=== The input ===
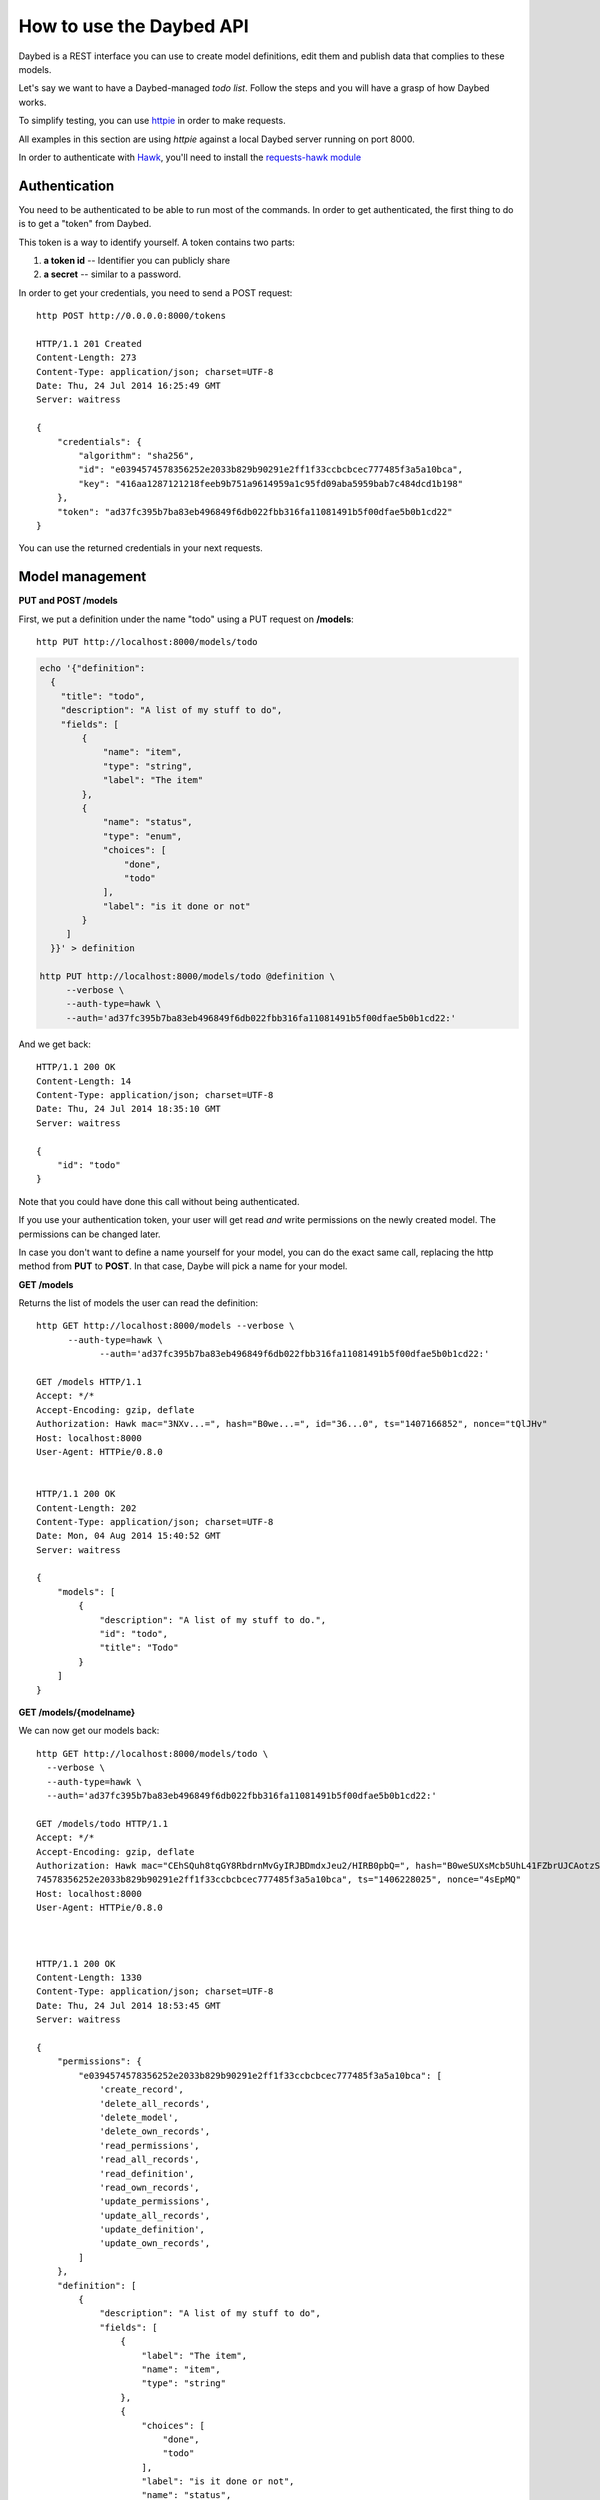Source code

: How to use the Daybed API
=========================

Daybed is a REST interface you can use to create model definitions, edit them
and publish data that complies to these models.

Let's say we want to have a Daybed-managed *todo list*. Follow the steps and you
will have a grasp of how Daybed works.

To simplify testing, you can use `httpie <https://github.com/jkbr/httpie>`_ in
order to make requests.

All examples in this section are using *httpie* against a local Daybed server
running on port 8000.

In order to authenticate with `Hawk <https://github.com/hueniverse/hawk>`_,
you'll need to install the `requests-hawk module
<https://github.com/mozilla-services/requests-hawk>`_

Authentication
--------------

You need to be authenticated to be able to run most of the commands. In order
to get authenticated, the first thing to do is to get a "token" from Daybed.

This token is a way to identify yourself. A token contains two parts:

1. **a token id** -- Identifier you can publicly share
2. **a secret** -- similar to a password.


In order to get your credentials, you need to send a POST request::

    http POST http://0.0.0.0:8000/tokens

    HTTP/1.1 201 Created
    Content-Length: 273
    Content-Type: application/json; charset=UTF-8
    Date: Thu, 24 Jul 2014 16:25:49 GMT
    Server: waitress

    {
        "credentials": {
            "algorithm": "sha256",
            "id": "e0394574578356252e2033b829b90291e2ff1f33ccbcbcec777485f3a5a10bca",
            "key": "416aa1287121218feeb9b751a9614959a1c95fd09aba5959bab7c484dcd1b198"
        },
        "token": "ad37fc395b7ba83eb496849f6db022fbb316fa11081491b5f00dfae5b0b1cd22"
    }


You can use the returned credentials in your next requests.


Model management
----------------

**PUT and POST /models**


First, we put a definition under the name "todo" using a PUT request
on **/models**::

  http PUT http://localhost:8000/models/todo

.. code-block:: bash

    echo '{"definition":
      {
        "title": "todo",
        "description": "A list of my stuff to do",
        "fields": [
            {
                "name": "item",
                "type": "string",
                "label": "The item"
            },
            {
                "name": "status",
                "type": "enum",
                "choices": [
                    "done",
                    "todo"
                ],
                "label": "is it done or not"
            }
         ]
      }}' > definition

    http PUT http://localhost:8000/models/todo @definition \
         --verbose \
         --auth-type=hawk \
         --auth='ad37fc395b7ba83eb496849f6db022fbb316fa11081491b5f00dfae5b0b1cd22:'

And we get back::

    HTTP/1.1 200 OK
    Content-Length: 14
    Content-Type: application/json; charset=UTF-8
    Date: Thu, 24 Jul 2014 18:35:10 GMT
    Server: waitress

    {
        "id": "todo"
    }

Note that you could have done this call without being authenticated.

If you use your authentication token, your user will get read *and*
write permissions on the newly created model. The permissions can
be changed later.

In case you don't want to define a name yourself for your model, you can do the
exact same call, replacing the http method from **PUT** to **POST**.
In that case, Daybe will pick a name for your model.


**GET /models**

Returns the list of models the user can read the definition::

    http GET http://localhost:8000/models --verbose \
	  --auth-type=hawk \
		--auth='ad37fc395b7ba83eb496849f6db022fbb316fa11081491b5f00dfae5b0b1cd22:'

    GET /models HTTP/1.1
    Accept: */*
    Accept-Encoding: gzip, deflate
    Authorization: Hawk mac="3NXv...=", hash="B0we...=", id="36...0", ts="1407166852", nonce="tQlJHv"
    Host: localhost:8000
    User-Agent: HTTPie/0.8.0


    HTTP/1.1 200 OK
    Content-Length: 202
    Content-Type: application/json; charset=UTF-8
    Date: Mon, 04 Aug 2014 15:40:52 GMT
    Server: waitress

    {
        "models": [
            {
                "description": "A list of my stuff to do.",
                "id": "todo",
                "title": "Todo"
            }
        ]
    }



**GET /models/{modelname}**

We can now get our models back::

    http GET http://localhost:8000/models/todo \
      --verbose \
      --auth-type=hawk \
      --auth='ad37fc395b7ba83eb496849f6db022fbb316fa11081491b5f00dfae5b0b1cd22:'

    GET /models/todo HTTP/1.1
    Accept: */*
    Accept-Encoding: gzip, deflate
    Authorization: Hawk mac="CEhSQuh8tqGY8RbdrnMvGyIRJBDmdxJeu2/HIRB0pbQ=", hash="B0weSUXsMcb5UhL41FZbrUJCAotzSI3HawE1NPLRUz8=", id="e03945
    74578356252e2033b829b90291e2ff1f33ccbcbcec777485f3a5a10bca", ts="1406228025", nonce="4sEpMQ"
    Host: localhost:8000
    User-Agent: HTTPie/0.8.0



    HTTP/1.1 200 OK
    Content-Length: 1330
    Content-Type: application/json; charset=UTF-8
    Date: Thu, 24 Jul 2014 18:53:45 GMT
    Server: waitress

    {
        "permissions": {
            "e0394574578356252e2033b829b90291e2ff1f33ccbcbcec777485f3a5a10bca": [
                'create_record',
                'delete_all_records',
                'delete_model',
                'delete_own_records',
                'read_permissions',
                'read_all_records',
                'read_definition',
                'read_own_records',
                'update_permissions',
                'update_all_records',
                'update_definition',
                'update_own_records',
            ]
        },
        "definition": [
            {
                "description": "A list of my stuff to do",
                "fields": [
                    {
                        "label": "The item",
                        "name": "item",
                        "type": "string"
                    },
                    {
                        "choices": [
                            "done",
                            "todo"
                        ],
                        "label": "is it done or not",
                        "name": "status",
                        "type": "enum"
                    }
                ],
                "title": "todo"
            }
        ],
        "records": []
    }


Depending of the permissions settings, you may get a 401 response
from the server in case you're trying to get the model definition without
the proper authorization.


Pushing data
------------

**POST /models/{modelname}/records**
**PUT /models/{modelname}/records/{id}**

Now that we've defined the schema, we want to push some real data there!::

    http POST http://localhost:8000/models/todo/records item="work on daybed" status="done" \
        --verbose \
        --auth-type=hawk \
        --auth='ad37fc395b7ba83eb496849f6db022fbb316fa11081491b5f00dfae5b0b1cd22:'

    POST /models/todo/records HTTP/1.1
    Accept: application/json
    Accept-Encoding: gzip, deflate
    Authorization: Hawk mac="4Sly1HVkkKsRk43dHOLw/e/AmWeoDEe9ZbVu9cugzg0=", hash="KE3ivKqZxHPTg1yzUAJHOu/PYiYWvEoh3SZxzYshikw=", id="e03945
    74578356252e2033b829b90291e2ff1f33ccbcbcec777485f3a5a10bca", ts="1406228375", nonce="T2NP4V"
    Content-Length: 44
    Content-Type: application/json; charset=utf-8
    Host: localhost:8000
    User-Agent: HTTPie/0.8.0

    {
        "item": "work on daybed",
        "status": "done"
    }

    HTTP/1.1 201 Created
    Content-Length: 42
    Content-Type: application/json; charset=UTF-8
    Date: Thu, 24 Jul 2014 18:59:35 GMT
    Location: http://localhost:8000/models/todo/records/ebc9f07c8faa4969a76f46b8c514fac6
    Server: waitress

    {
        "id": "ebc9f07c8faa4969a76f46b8c514fac6"
    }

The server sends us back the **id** of the created document.

.. note::
    When you push some data, you can also send a special header, named
    **Validate-Only**, which will allow you to only validate the
    resource you are sending, without actually recording it to the database.


**GET /models/{modelname}/records**

Using the GET method, you can get back the data you have posted::

    http GET http://localhost:8000/models/todo/records \
        --json \
        --verbose \
        --auth-type=hawk \
        --auth='ad37fc395b7ba83eb496849f6db022fbb316fa11081491b5f00dfae5b0b1cd22:'

    GET /models/todo/records HTTP/1.1                                                                                              [5/4051]
    Accept: application/json
    Accept-Encoding: gzip, deflate
    Authorization: Hawk mac="OQ9PYGfLhE7L0TPHFpYteHI0j3PBnKgEjyYjMQXMsaM=", hash="NVuBm+XMyya3Tq4EhpZ0cQWjVUyIA8sKnySkKDOIM4M=", id="e0394574578356252e2033b829b90291e2ff1f33ccbcbcec777485f3a5a10bca", ts="1406232484", nonce="_m0VvY"
    Content-Type: application/json; charset=utf-8
    Host: localhost:8000
    User-Agent: HTTPie/0.8.0


    HTTP/1.1 200 OK
    Content-Length: 151
    Content-Type: application/json; charset=UTF-8
    Date: Thu, 24 Jul 2014 20:08:04 GMT
    Server: waitress

    {
        "records": [
            {
                "item": "work on daybed",
                "status": "done"
            },
        ]
    }



Get back a definition
---------------------

**GET /models/{modelname}/definition**

::

    http GET http://localhost:8000/models/todo/definition \
        --verbose \
        --auth-type=hawk \
        --auth='504fd8148d7cdca10baa3c5208b63dc9e13cad1387222550950810a7bdd72d2c:'

    GET /models/todo/definition HTTP/1.1
    Accept: */*
    Accept-Encoding: gzip, deflate
    Authorization: Hawk mac="k9edIqpoz7cSUJQTroXgM4vgDoZb2Z2KO2u40QCbtYk=", hash="B0weSUXsMcb5UhL41FZbrUJCAotzSI3HawE1NPLRUz8=", id="220a1c4212d8f005f0f56191c5a91f8fe266282d38b042e6b35cad8034f22871", ts="1406645426", nonce="meNBWv"
    Host: localhost:8000
    User-Agent: HTTPie/0.8.0


    HTTP/1.1 200 OK
    Content-Length: 224
    Content-Type: application/json; charset=UTF-8
    Date: Tue, 29 Jul 2014 14:50:26 GMT
    Server: waitress

    {
        "description": "A list of my stuff to do",
        "fields": [
            {
                "label": "The item",
                "name": "item",
                "type": "string"
            },
            {
                "choices": [
                    "done",
                    "todo"
                ],
                "label": "is it done or not",
                "name": "status",
                "type": "enum"
            }
        ],
        "title": "todo"
    }


Manipulating permissions
------------------------

XXX

Get back the model permissions
------------------------------

**GET /models/{modelname}/permissions**

::

    http GET http://localhost:8000/models/todo/permissions \
        --verbose \
        --auth-type=hawk \
        --auth='504fd8148d7cdca10baa3c5208b63dc9e13cad1387222550950810a7bdd72d2c:'

    GET /models/todo/permissions HTTP/1.1
    Accept: */*
    Accept-Encoding: gzip, deflate
    Authorization: Hawk mac="G8PntYqGA0DiP4EC0qvvr70tmCZrsVBdTTTBq9ZeKYg=", hash="B0weSUXsMcb5UhL41FZbrUJCAotzSI3HawE1NPLRUz8=", id="220a1c4212d8f005f0f56191c5a91f8fe266282d38b042e6b35cad8034f22871", ts="1406645480", nonce="4D0z9n"
    Host: localhost:8000
    User-Agent: HTTPie/0.8.0


    HTTP/1.1 200 OK
    Content-Length: 293
    Content-Type: application/json; charset=UTF-8
    Date: Tue, 29 Jul 2014 14:51:20 GMT
    Server: waitress

    {
        "220a1c4212d8f005f0f56191c5a91f8fe266282d38b042e6b35cad8034f22871": [
            "create_record",
            "delete_all_records",
            "delete_model",
            "delete_own_records",
            "read_all_records",
            "read_definition",
            "read_own_records",
            "read_permissions",
            "update_all_records",
            "update_definition",
            "update_own_records"
            "update_permissions",
        ]
    }


Add some permissions
--------------------

You can add permissions to an existing *token*, *Authenticated* people or *Everyone*.

As well as tokens, you can define permissions to **system.Authenticated**
and **system.Everyone**, or use their shortcut notation: **Authenticated** and
**Everyone**.

To add `read_definition` and `read_permissions` to Authenticated and remove
`update_permissions` to alexis we would write::

    {
        "Authenticated": ["read_definition", "read_permissions"],
        "alexis": ["-update_permissions"]
    }

For this to be valid, `alexis` must be an existing token.

If you want to add or remove all the permission to/from somebody, you can use the ALL shortcut::

    {
        "Authenticated": ["-ALL"],
        "alexis": ["+ALL"]
    }

If you don't provide the `-` or the `+` in front of the permission we assume you want to add the permission.

This::

    {
        "Authenticated": ["ALL"]
    }

Is equivalent to::

    {
        "Authenticated": ["+ALL"]
    }

In case you try to add a non existing permission or to modify permission of a
non existing token, you will get an error.

If you need to remove permissions from a removed token, you will have to use the PUT endpoint.

**PATCH /models/{modelname}/permissions**

::

   echo '{"Everyone": ["read_definition"]}' | http PATCH http://localhost:8000/models/todo/permissions  \
       --json \
       --verbose \
       --auth-type=hawk \
       --auth='504fd8148d7cdca10baa3c5208b63dc9e13cad1387222550950810a7bdd72d2c:'

    PATCH /models/todo/permissions HTTP/1.1
    Accept: application/json
    Accept-Encoding: gzip, deflate
    Authorization: Hawk mac="CWT9du2YxOoTb2i5d15bBTA4XiSYY/99ybh6g7welLM=", hash="Nt8m2h1nc5lVUItOobOliVj6hul0FYXmwpEmkjyp+WU=", id="220a1c4212d8f005f0f56191c5a91f8fe266282d38b042e6b35cad8034f22871", ts="1406645940", nonce="2il3kl"
    Content-Length: 34
    Content-Type: application/json; charset=utf-8
    Host: localhost:8000
    User-Agent: HTTPie/0.8.0

    {
        "Everyone": [
            "read_definition"
        ]
    }

    HTTP/1.1 200 OK
    Content-Length: 333
    Content-Type: application/json; charset=UTF-8
    Date: Tue, 29 Jul 2014 14:59:00 GMT
    Server: waitress

    {
        "220a1c4212d8f005f0f56191c5a91f8fe266282d38b042e6b35cad8034f22871": [
            "create_record",
            "delete_all_records",
            "delete_model",
            "delete_own_records",
            "read_all_records",
            "read_definition",
            "read_own_records",
            "read_permissions",
            "update_all_records",
            "update_definition",
            "update_own_records"
            "update_permissions",
        ],
        "system.Everyone": [
            "read_definition"
        ]
    }

**PUT /models/{modelname}/permissions**

This endpoint let you replace a set of permissions for a model. It can be useful if
the PATCH call doesn't work (remove permissions for a removed token.) or to
replace all permissions with one call.


::

   echo '{"Everyone": ["read_definition"], "Authenticated": ["ALL"]}' | http PUT http://localhost:8000/models/todo/permissions \
       --json \
       --verbose \
       --auth-type=hawk \
       --auth='504fd8148d7cdca10baa3c5208b63dc9e13cad1387222550950810a7bdd72d2c:'

    PATCH /models/todo/permissions HTTP/1.1
    Accept: application/json
    Accept-Encoding: gzip, deflate
    Authorization: Hawk mac="CWT9du2YxOoTb2i5d15bBTA4XiSYY/99ybh6g7welLM=", hash="Nt8m2h1nc5lVUItOobOliVj6hul0FYXmwpEmkjyp+WU=", id="220a1c4212d8f005f0f56191c5a91f8fe266282d38b042e6b35cad8034f22871", ts="1406645940", nonce="2il3kl"
    Content-Length: 34
    Content-Type: application/json; charset=utf-8
    Host: localhost:8000
    User-Agent: HTTPie/0.8.0

    {
        "Everyone": [
            "read_definition"
        ],
        "Authenticated": [
            "ALL"
        ]
    }

    HTTP/1.1 200 OK
    Content-Length: 333
    Content-Type: application/json; charset=UTF-8
    Date: Tue, 29 Jul 2014 14:59:00 GMT
    Server: waitress

    {
        "system.Authenticated": [
            "create_record",
            "delete_all_records",
            "delete_model",
            "delete_own_records",
            "read_all_records",
            "read_definition",
            "read_own_records",
            "read_permissions",
            "update_all_records",
            "update_definition",
            "update_own_records"
            "update_permissions",
        ],
        "system.Everyone": [
            "read_definition"
        ]
    }


Listing supported fields
------------------------

Daybed supports a bunch of fields. It's easy to add some to your instances.

Sometimes, it can be useful to have a list of these fields. You can get that
list by querying the `/fields` endpoint::

  http GET http://localhost:8000/fields --verbose --json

=== Instructions to follow ===
Among the entries, how many lines hold the string "credentials"? Answer with a bare number.

=== Problem solution ===
3